When I hear a Republican talk, I feel the need to plant a bunch of trees, be kind to strangers more often, and hug or shake the hand of every teacher, librarian, postal worker (dude fixed the knob on my mailbox without even being asked), and especially the person who wakes up in the dead of night or works on weekends/holidays and plows the snow off the roads. You’re kidding yourself if you think the world would be a better place without public servants.

When I hear a Democrat talk, I want to hide my guns, spend some extra time in church, hug/shake the hand of a veteran, search the internet for off shore accounts (tax liberation day keeps getting later and later), and take a good long nap.

When I watch FoxNews, I can’t help but notice that there is nothing but white people on it. Really, tune in sometime and see if you can find the non-white person. (and I am a white guy, so I know what one looks like when I see one). Fair and balanced my ass!!!

When someone tells you to “trust me”, or “everything is taken care of”, or “this will only take a minute”, or “I’ve done this a million times”, chances are they are lying. My advise, turn around and run really, really fast cuz something really, really bad is about to happen.

When someone is walking toward me and says something along the lines of “How’s it going”, I like to respond with “The chicken was great”. Ya see, most of the folks who ask this question really don’t mean it. They just feel the need to say something. Anyway, usually after my response, the person stops and looks at me. I, however, keep walking. F*cker didn’t care how I was doing in the first place.

▶ [STUDY MATERIAL]:
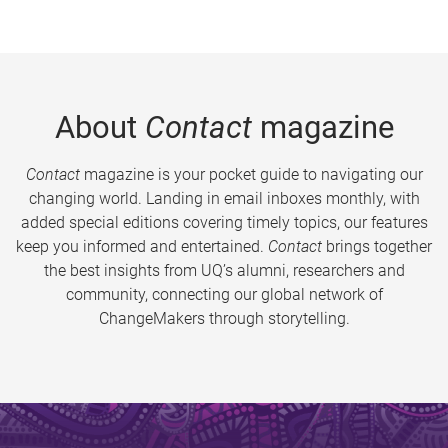
About
Contact
magazine
Contact
magazine is your pocket guide to navigating our
changing world. Landing in email inboxes monthly, with
added special editions covering timely topics, our features
keep you informed and entertained.
Contact
brings together
the best insights from UQ’s alumni, researchers and
community, connecting our global network of
ChangeMakers through storytelling.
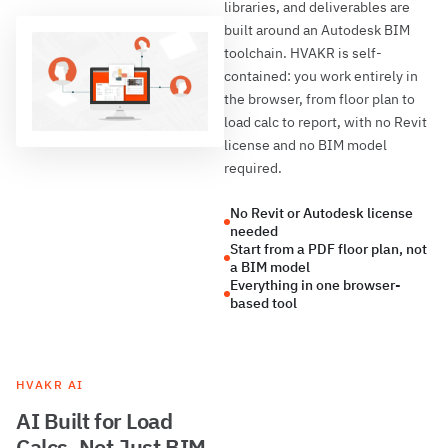
libraries, and deliverables are
built around an Autodesk BIM
toolchain. HVAKR is self-
contained: you work entirely in
the browser, from floor plan to
load calc to report, with no Revit
license and no BIM model
required.
No Revit or Autodesk license
needed
Start from a PDF floor plan, not
a BIM model
Everything in one browser-
based tool
HVAKR AI
AI Built for Load
Calcs, Not Just BIM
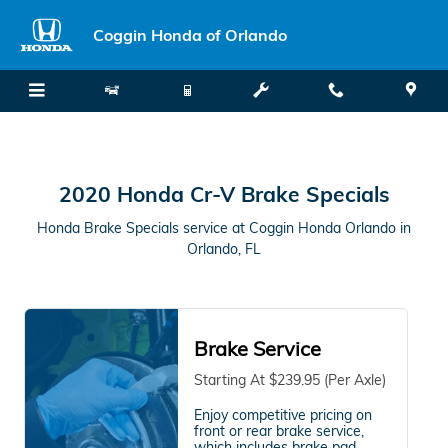
2020 Honda Cr-V Brake Specials i
Skip to main content
Coggin Honda of Orlando
2020 Honda Cr-V Brake Specials
Honda Brake Specials service at Coggin Honda Orlando in
Orlando, FL
Brake Service
Starting At $239.95 (Per Axle)
Enjoy competitive pricing on
front or rear brake service,
which includes brake pad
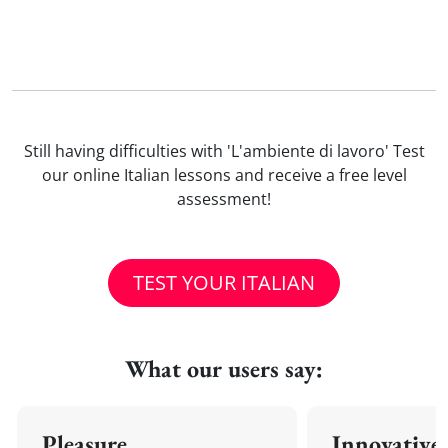
Still having difficulties with 'L'ambiente di lavoro' Test
our online Italian lessons and receive a free level
assessment!
TEST YOUR ITALIAN
What our users say:
Pleasure
Innovative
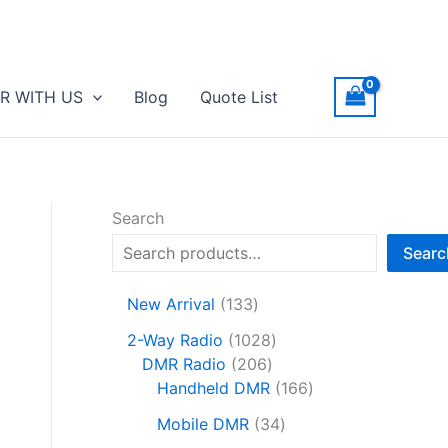
R WITH US
Blog
Quote List
Search
Searc
1
New Arrival
133
3
1
2-Way Radio
1028
3
2
0
DMR Radio
206
p
0
2
1
Handheld DMR
166
r
6
8
6
o
3
Mobile DMR
34
p
p
6
d
4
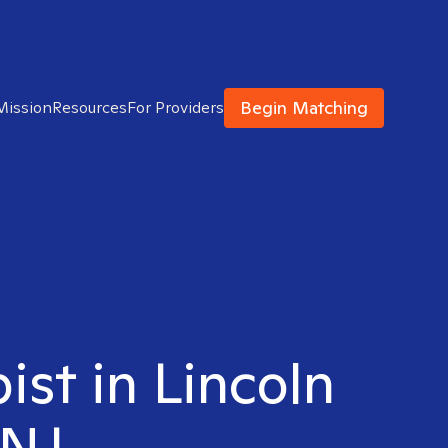
Begin Matching
Mission
Resources
For Providers
ist in Lincoln
 NJ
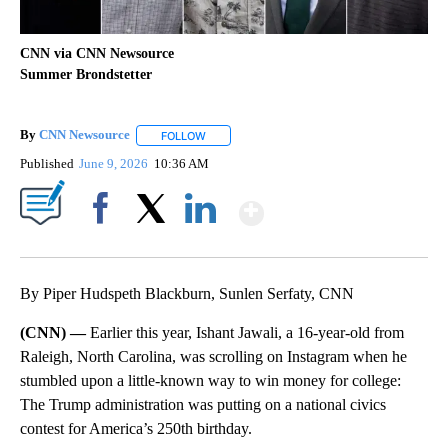
CNN via CNN Newsource
Summer Brondstetter
By
CNN Newsource
FOLLOW
FOLLOW "" TO RECEIVE NOTIFICATIONS ABOU
Published
June 9, 2026
10:36 AM
Show More
Facebook
X
LinkedIn
By Piper Hudspeth Blackburn, Sunlen Serfaty, CNN
(CNN) —
Earlier this year, Ishant Jawali, a 16-year-old from
Raleigh, North Carolina, was scrolling on Instagram when he
stumbled upon a little-known way to win money for college:
The Trump administration was putting on a national civics
contest for America’s 250th birthday.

▶ [DESCRIPTION OF THE TASK]: Rewrite the stretch of the rant from "When I hear a Republican" through "good long nap.", swapping "veteran" for "firefighter". The lines above are separate material and have no connection to the rant.

▶ [SOLUTION TO THE EXERCISE]:
When I hear a Republican talk, I feel the need to plant a bunch of trees, be kind to strangers more often, and hug or shake the hand of every teacher, librarian, postal worker (dude fixed the knob on my mailbox without even being asked), and especially the person who wakes up in the dead of night or works on weekends/holidays and plows the snow off the roads. You’re kidding yourself if you think the world would be a better place without public servants.

When I hear a Democrat talk, I want to hide my guns, spend some extra time in church, hug/shake the hand of a firefighter, search the internet for off shore accounts (tax liberation day keeps getting later and later), and take a good long nap.